Old Ass Musicals: Footlight Parade (1933)

By  · Published on September 26th, 2010

Every Sunday in September, Film School Rejects will present a musical that was made before you were born and tell you why you should like it.

This week, Old Ass Musicals tells the story of a theater man played by James Cagney who takes the immense talent in his troupe and translates that into an impossibly large spectacle that movie-goers will enjoy before a film plays. If nothing else, it tells of a better time when singers and dancers thrilled movie crowds instead of Fill in the Blank quiz games sponsored by Coca Cola where “George Clooney” is always the answer.

The charm of this movie is undeniable. That’s thanks mostly in part to a clever story and the unmistakable sweetness of James Cagney. He may be stereotyped by history as a cutthroat mobster, but (as the column has proven before) he’s a versatile actor who is more of a song and dance man than a scowling, scar-faced gangster.

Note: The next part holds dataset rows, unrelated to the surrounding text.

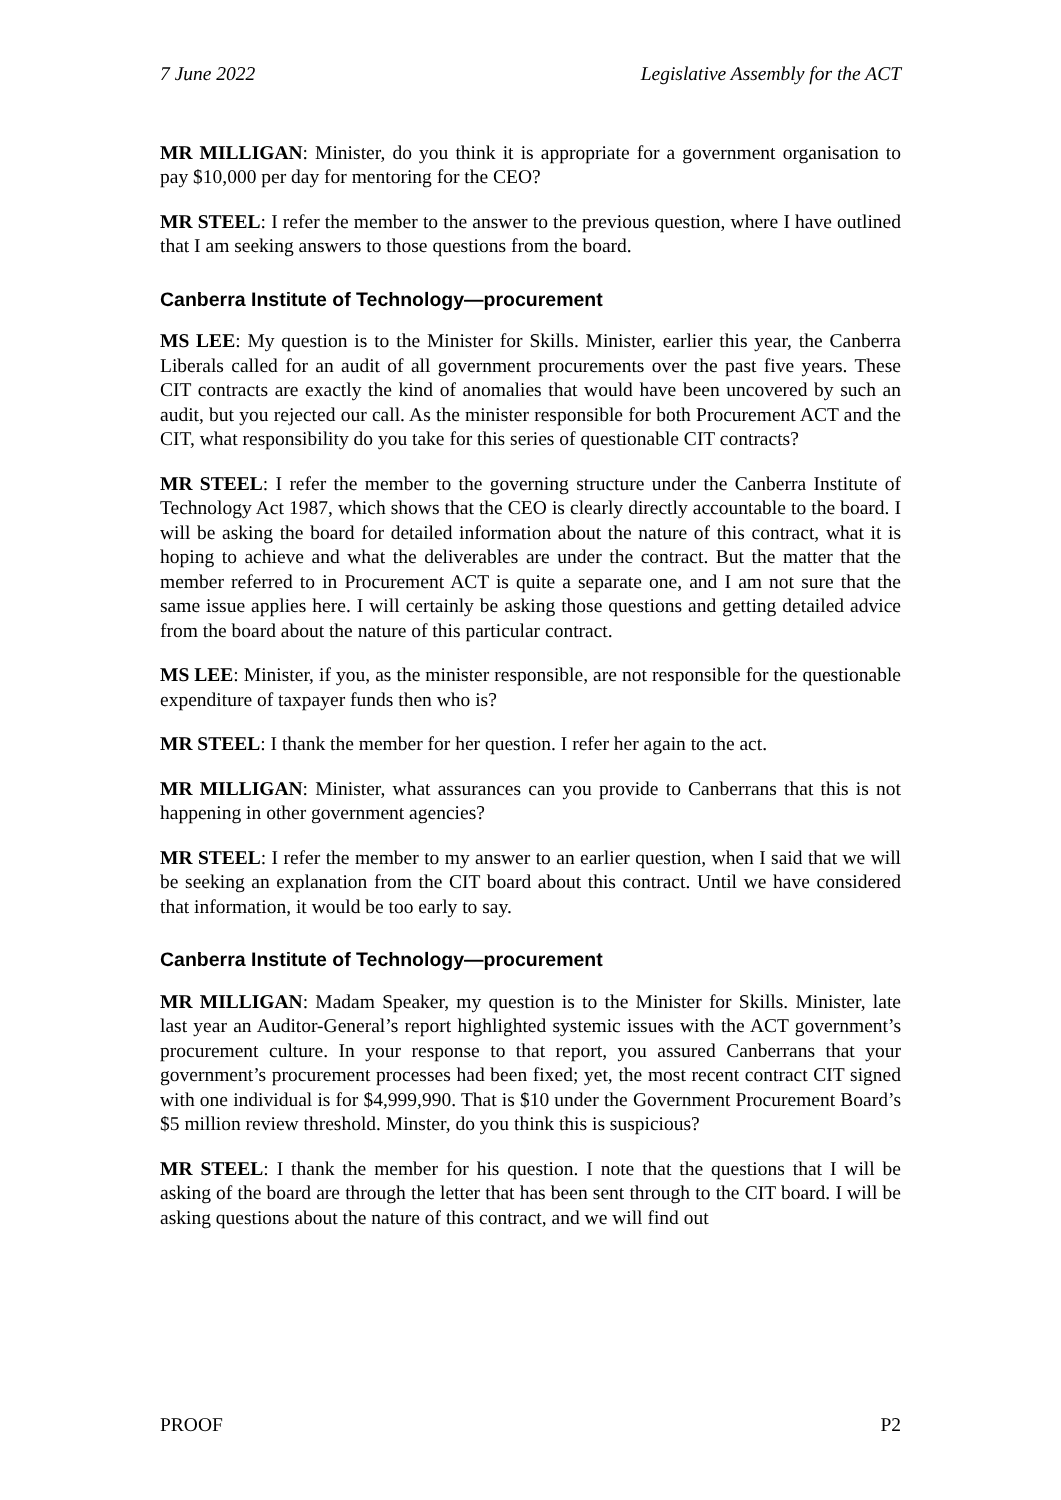7 June 2022 Legislative Assembly for the ACT
MR MILLIGAN: Minister, do you think it is appropriate for a government organisation to pay $10,000 per day for mentoring for the CEO?
MR STEEL: I refer the member to the answer to the previous question, where I have outlined that I am seeking answers to those questions from the board.
Canberra Institute of Technology—procurement
MS LEE: My question is to the Minister for Skills. Minister, earlier this year, the Canberra Liberals called for an audit of all government procurements over the past five years. These CIT contracts are exactly the kind of anomalies that would have been uncovered by such an audit, but you rejected our call. As the minister responsible for both Procurement ACT and the CIT, what responsibility do you take for this series of questionable CIT contracts?
MR STEEL: I refer the member to the governing structure under the Canberra Institute of Technology Act 1987, which shows that the CEO is clearly directly accountable to the board. I will be asking the board for detailed information about the nature of this contract, what it is hoping to achieve and what the deliverables are under the contract. But the matter that the member referred to in Procurement ACT is quite a separate one, and I am not sure that the same issue applies here. I will certainly be asking those questions and getting detailed advice from the board about the nature of this particular contract.
MS LEE: Minister, if you, as the minister responsible, are not responsible for the questionable expenditure of taxpayer funds then who is?
MR STEEL: I thank the member for her question. I refer her again to the act.
MR MILLIGAN: Minister, what assurances can you provide to Canberrans that this is not happening in other government agencies?
MR STEEL: I refer the member to my answer to an earlier question, when I said that we will be seeking an explanation from the CIT board about this contract. Until we have considered that information, it would be too early to say.
Canberra Institute of Technology—procurement
MR MILLIGAN: Madam Speaker, my question is to the Minister for Skills. Minister, late last year an Auditor-General’s report highlighted systemic issues with the ACT government’s procurement culture. In your response to that report, you assured Canberrans that your government’s procurement processes had been fixed; yet, the most recent contract CIT signed with one individual is for $4,999,990. That is $10 under the Government Procurement Board’s $5 million review threshold. Minster, do you think this is suspicious?
MR STEEL: I thank the member for his question. I note that the questions that I will be asking of the board are through the letter that has been sent through to the CIT board. I will be asking questions about the nature of this contract, and we will find out
PROOF P2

Here, it’s no different.

Cagney plays Chester Kent – a once-promising Broadway director who has been forced by popular demand to create musical live shows to play before films (that young upstart art form). Unfortunately, he’s overworked, beaten down by his investors, and there’s a spy within his midst taken his creativity and delivering it to enemies. Fortunately, his secretary assistant (the beautiful and talented Joan Blondell) is falling in love with him. Hopefully he’ll wake up to that fact before the movie’s over.

If the main focus of a musical (especially an older one) is to uplift, Footlight Parade works like gangbusters. It fills every moment with an energetic Cagney who is frustrated, but not in any severe or fatal harm, and lets him sing to Harry Warren and Sammy Fain numbers and dance to Busby Berkeley choreography. Most of the action takes place in his rehearsal/theater space where the air of creativity is always present, whether it’s in a group of performers discussing a possible number or Chester Kent struggling to come up with the next big idea.

The concerns pile on as the film goes along, and Kent is challenged with creating a whiz bang concept that will secure his position in the industry and maybe even remind movie goers that they should head for the Broadway box office from time to time. The solution ultimately becomes the most absurd, unrealistic, physics-defying finale that, ironically enough, depends on the magic of movies to deliver to its full scope.

There’s nothing deep about this movie beyond the character interactions and the usual complexity that comes with unrequited love and business partners that can’t be trusted. It’s a light, enjoyable film that probably plays best with a rainy day backdrop or as a substitute for work that needs to get done.

That’s not to say that it wasn’t a little raunchy for its time. When Footlight Parade was made, the world was still living in the Pre-Code Era and was largely self-policed for “obscenities.” Even so, this film features some great bawdy humor that admittedly seems about as sexy as a pile of knock knock jokes by today’s standards but nevertheless pushed a few boundaries back then. One of the absolute best comes in the form of Joan Blondell’s character telling her conniving roommate that she’ll have a job as long as their are streets. Granted, underhanded snipes like that are par for the course now, but hearing someone cleverly told they’re a whore is eternally applause worthy. Female members of the audience back in 1933 were probably pumping their fists like Arsenio Hall and yelling, “You go girl!”

While that last part is still not confirmed by historians, this film’s status as a piece of culturally significant art is; it was added to the National Film Registry back in the early 1990s.

Of course, Busby Berkeley is an iconic name associated with a Golden Era of Hollywood musicals. Footlight Parade is just one example in the tower of his success. The numbers are flashy, big, and full of life. It’s a cynical world we live in (what with everyone Arsenio-style fist-pumping all over the place), and it’s easy to mock something as innocent and sweet as Footlight Parade, but the movie deserves attention because it stands out against that pessimistic view and delivers a world where giant fountains can be erected in minutes inside movie theaters while women in elaborate costumes kick their heels high into the air. It might be easy for a modern audience to dismiss it, but when given the chance, the movie will effortless work its way into your heart, and you’ll find yourself smiling without even knowing it.